Supplied records START

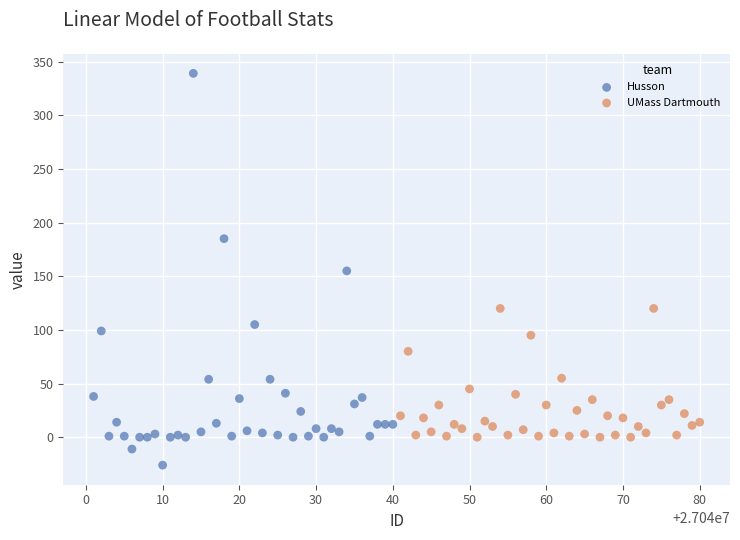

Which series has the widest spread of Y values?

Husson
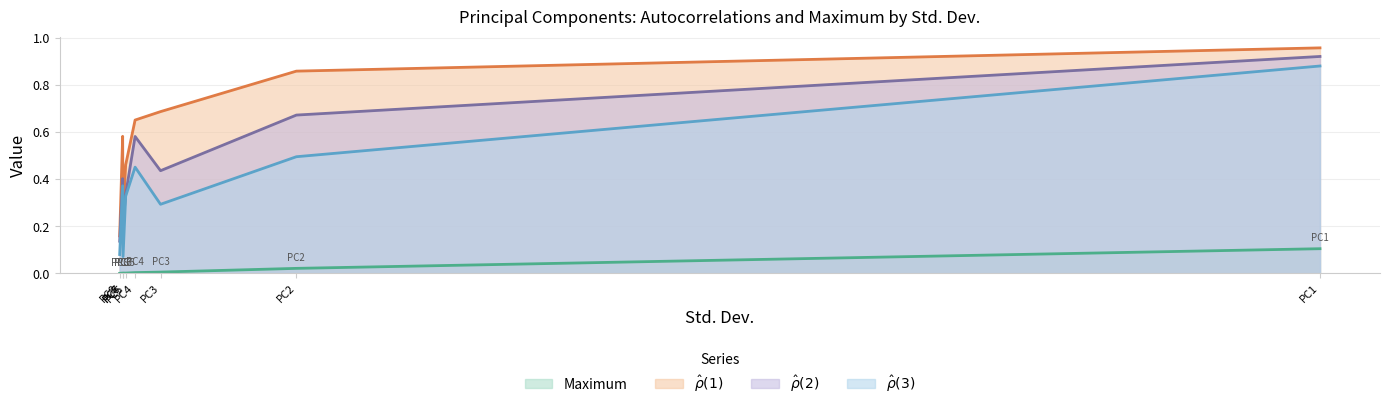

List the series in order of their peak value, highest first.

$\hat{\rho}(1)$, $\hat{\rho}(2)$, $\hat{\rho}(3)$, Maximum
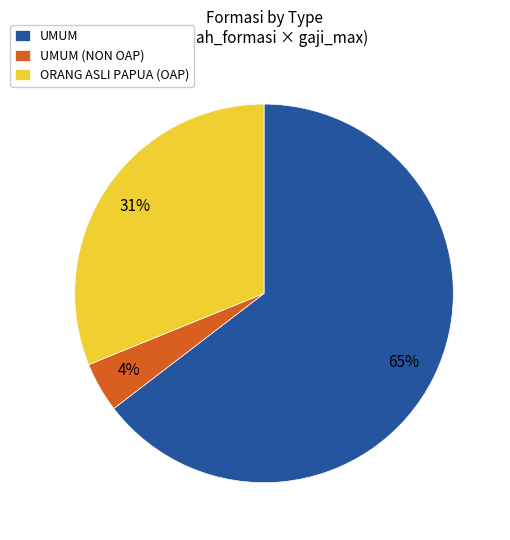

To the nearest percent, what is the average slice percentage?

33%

Supplied records END

= What you need to do =
Rewrite all of the lines above, replacing "peak value" with "maximum value" and keeping everything else the same. Leave the pictures out.

= Output of the exercise =
Which series has the widest spread of Y values?

Husson

List the series in order of their maximum value, highest first.

$\hat{\rho}(1)$, $\hat{\rho}(2)$, $\hat{\rho}(3)$, Maximum

To the nearest percent, what is the average slice percentage?

33%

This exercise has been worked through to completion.